I was trying to understand the linux perf
, and found some really confusing behavior:
I wrote a simple multi-threading example with one thread pinned to each core; each thread runs computation locally and does not communicate with each other (see test.cc
below). I was thinking that this example should have really low, if not zero, context switches. However, using linux perf
to profile the example shows thousands of context-switches - much more than what I expected. I further profiled the linux command sleep 20
for a comparison, showing much fewer context switches.
This profile result does not make any sense to me. What is causing so many context switches?

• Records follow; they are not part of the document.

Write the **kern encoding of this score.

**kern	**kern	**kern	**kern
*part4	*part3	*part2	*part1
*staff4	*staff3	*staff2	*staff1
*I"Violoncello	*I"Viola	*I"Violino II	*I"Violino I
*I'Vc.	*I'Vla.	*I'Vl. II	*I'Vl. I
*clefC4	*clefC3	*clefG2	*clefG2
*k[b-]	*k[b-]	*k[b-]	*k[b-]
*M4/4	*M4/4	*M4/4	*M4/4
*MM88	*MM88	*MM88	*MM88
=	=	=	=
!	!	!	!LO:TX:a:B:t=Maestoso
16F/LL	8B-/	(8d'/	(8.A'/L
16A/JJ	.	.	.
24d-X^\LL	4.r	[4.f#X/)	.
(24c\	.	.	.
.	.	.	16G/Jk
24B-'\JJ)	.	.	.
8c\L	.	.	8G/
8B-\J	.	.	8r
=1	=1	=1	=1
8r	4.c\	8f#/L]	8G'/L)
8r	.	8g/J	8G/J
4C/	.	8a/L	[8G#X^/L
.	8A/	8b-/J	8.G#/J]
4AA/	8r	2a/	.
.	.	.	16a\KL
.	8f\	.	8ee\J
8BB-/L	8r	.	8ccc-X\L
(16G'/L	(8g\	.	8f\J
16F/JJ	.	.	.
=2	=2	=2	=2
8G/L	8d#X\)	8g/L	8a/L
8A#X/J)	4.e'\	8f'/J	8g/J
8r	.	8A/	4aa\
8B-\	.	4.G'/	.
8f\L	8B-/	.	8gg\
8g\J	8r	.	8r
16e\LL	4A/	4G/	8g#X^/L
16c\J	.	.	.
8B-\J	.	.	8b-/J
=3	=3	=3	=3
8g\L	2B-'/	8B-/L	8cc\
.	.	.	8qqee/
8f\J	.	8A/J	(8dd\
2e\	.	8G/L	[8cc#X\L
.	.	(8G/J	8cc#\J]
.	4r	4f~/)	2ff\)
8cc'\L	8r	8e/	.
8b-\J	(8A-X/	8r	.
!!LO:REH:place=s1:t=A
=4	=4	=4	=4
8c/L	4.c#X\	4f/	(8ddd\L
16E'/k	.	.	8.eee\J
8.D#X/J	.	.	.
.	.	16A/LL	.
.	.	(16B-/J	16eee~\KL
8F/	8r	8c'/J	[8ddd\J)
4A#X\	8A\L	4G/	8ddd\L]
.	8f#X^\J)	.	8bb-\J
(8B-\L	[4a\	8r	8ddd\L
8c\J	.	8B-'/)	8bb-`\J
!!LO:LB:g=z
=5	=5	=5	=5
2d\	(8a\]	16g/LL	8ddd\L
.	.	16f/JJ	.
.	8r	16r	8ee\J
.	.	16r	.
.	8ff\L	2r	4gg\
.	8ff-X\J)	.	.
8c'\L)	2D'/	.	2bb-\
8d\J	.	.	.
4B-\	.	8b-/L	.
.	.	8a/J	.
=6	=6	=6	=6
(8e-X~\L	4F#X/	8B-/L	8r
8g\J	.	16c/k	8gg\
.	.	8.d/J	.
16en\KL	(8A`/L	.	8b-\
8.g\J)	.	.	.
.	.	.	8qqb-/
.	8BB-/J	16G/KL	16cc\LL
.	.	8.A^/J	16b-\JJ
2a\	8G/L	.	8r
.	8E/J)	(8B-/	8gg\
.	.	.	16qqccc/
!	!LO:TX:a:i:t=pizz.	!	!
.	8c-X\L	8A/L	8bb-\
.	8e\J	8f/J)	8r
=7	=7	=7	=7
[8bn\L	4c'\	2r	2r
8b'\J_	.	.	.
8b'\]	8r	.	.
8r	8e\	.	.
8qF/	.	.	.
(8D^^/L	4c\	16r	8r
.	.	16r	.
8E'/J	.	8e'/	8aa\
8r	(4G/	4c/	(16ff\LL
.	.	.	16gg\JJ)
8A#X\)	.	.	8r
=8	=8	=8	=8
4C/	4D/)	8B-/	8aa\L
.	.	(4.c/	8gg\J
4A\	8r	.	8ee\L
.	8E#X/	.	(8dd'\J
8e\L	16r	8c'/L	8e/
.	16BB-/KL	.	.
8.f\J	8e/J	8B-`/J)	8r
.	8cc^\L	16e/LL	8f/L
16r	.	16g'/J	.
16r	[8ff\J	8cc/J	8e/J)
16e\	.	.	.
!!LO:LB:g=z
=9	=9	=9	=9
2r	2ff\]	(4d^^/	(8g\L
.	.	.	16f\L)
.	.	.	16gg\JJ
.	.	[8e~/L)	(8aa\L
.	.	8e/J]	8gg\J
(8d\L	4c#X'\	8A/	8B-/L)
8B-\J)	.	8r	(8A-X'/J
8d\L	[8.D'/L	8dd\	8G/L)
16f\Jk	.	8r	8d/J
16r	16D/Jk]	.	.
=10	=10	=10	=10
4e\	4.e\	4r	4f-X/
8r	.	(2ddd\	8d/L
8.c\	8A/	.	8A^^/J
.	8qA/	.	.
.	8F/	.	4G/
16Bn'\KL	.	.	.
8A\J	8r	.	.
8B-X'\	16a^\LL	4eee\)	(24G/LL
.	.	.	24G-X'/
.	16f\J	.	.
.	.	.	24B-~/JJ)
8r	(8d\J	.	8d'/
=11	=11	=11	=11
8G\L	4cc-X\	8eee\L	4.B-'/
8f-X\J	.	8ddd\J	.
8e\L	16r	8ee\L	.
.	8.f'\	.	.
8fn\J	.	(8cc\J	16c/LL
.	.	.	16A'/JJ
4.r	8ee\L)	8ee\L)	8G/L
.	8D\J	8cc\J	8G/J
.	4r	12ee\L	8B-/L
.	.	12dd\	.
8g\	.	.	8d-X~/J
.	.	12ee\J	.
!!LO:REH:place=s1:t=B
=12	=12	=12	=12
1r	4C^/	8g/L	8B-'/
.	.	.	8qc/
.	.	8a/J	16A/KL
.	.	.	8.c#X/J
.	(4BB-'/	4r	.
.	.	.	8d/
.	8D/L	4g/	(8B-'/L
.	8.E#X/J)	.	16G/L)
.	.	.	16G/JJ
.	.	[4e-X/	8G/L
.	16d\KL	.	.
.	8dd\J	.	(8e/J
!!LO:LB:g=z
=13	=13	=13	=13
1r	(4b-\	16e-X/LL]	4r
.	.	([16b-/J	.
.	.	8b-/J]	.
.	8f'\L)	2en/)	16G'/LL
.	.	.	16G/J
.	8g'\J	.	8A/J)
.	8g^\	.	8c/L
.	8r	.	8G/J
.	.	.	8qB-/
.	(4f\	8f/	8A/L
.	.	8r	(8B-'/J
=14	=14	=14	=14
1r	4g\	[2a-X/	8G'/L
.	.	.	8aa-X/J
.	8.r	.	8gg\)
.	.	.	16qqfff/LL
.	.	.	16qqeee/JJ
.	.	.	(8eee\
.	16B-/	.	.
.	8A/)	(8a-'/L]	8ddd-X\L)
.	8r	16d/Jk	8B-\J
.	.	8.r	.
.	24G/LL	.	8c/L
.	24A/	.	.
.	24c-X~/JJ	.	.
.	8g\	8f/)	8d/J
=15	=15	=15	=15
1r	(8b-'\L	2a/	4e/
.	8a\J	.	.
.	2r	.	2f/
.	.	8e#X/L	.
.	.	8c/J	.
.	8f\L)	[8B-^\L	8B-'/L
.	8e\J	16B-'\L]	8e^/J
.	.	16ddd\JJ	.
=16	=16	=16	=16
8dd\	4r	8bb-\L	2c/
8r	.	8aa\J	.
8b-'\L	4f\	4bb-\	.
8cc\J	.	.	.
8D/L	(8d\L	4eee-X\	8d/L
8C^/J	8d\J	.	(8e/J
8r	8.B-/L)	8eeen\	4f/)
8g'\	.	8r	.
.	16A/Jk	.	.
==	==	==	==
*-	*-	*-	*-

> sudo perf stat -e sched:sched_switch ./test
Performance counter stats for './test':
6,725 sched:sched_switch
20.835 seconds time elapsed
> sudo perf stat -e sched:sched_switch sleep 20
Performance counter stats for 'sleep 20':
1 sched:sched_switch
20.001 seconds time elapsed
For reproducing the results, please run the following code:
perf stat -e context-switches sleep 20
perf stat -e context-switches ./test
To compile the source code, please type the following code:
g++ -std=c++11 -pthread -o test test.cc
// test.cc
#include <iostream>
#include <thread>
#include <vector>
int main(int argc, const char** argv) {
unsigned num_cpus = std::thread::hardware_concurrency();
std::cout << "Launching " << num_cpus << " threads\n";
std::vector<std::thread> threads(num_cpus);
for (unsigned i = 0; i < num_cpus; ++i) {
threads[i] = std::thread([i] {
int j = 0;
while (j++ < 100) {
int tmp = 0;
while (tmp++ < 110000000) { }
}
});
cpu_set_t cpuset;
CPU_ZERO(&cpuset);
CPU_SET(i, &cpuset);
int rc = pthread_setaffinity_np(threads[i].native_handle(),
sizeof(cpu_set_t), &cpuset);
if (rc != 0) {
std::cerr << "Error calling pthread_setaffinity_np: " << rc << "\n";
}
}
for (auto& t : threads) {
t.join();
}
return 0;
}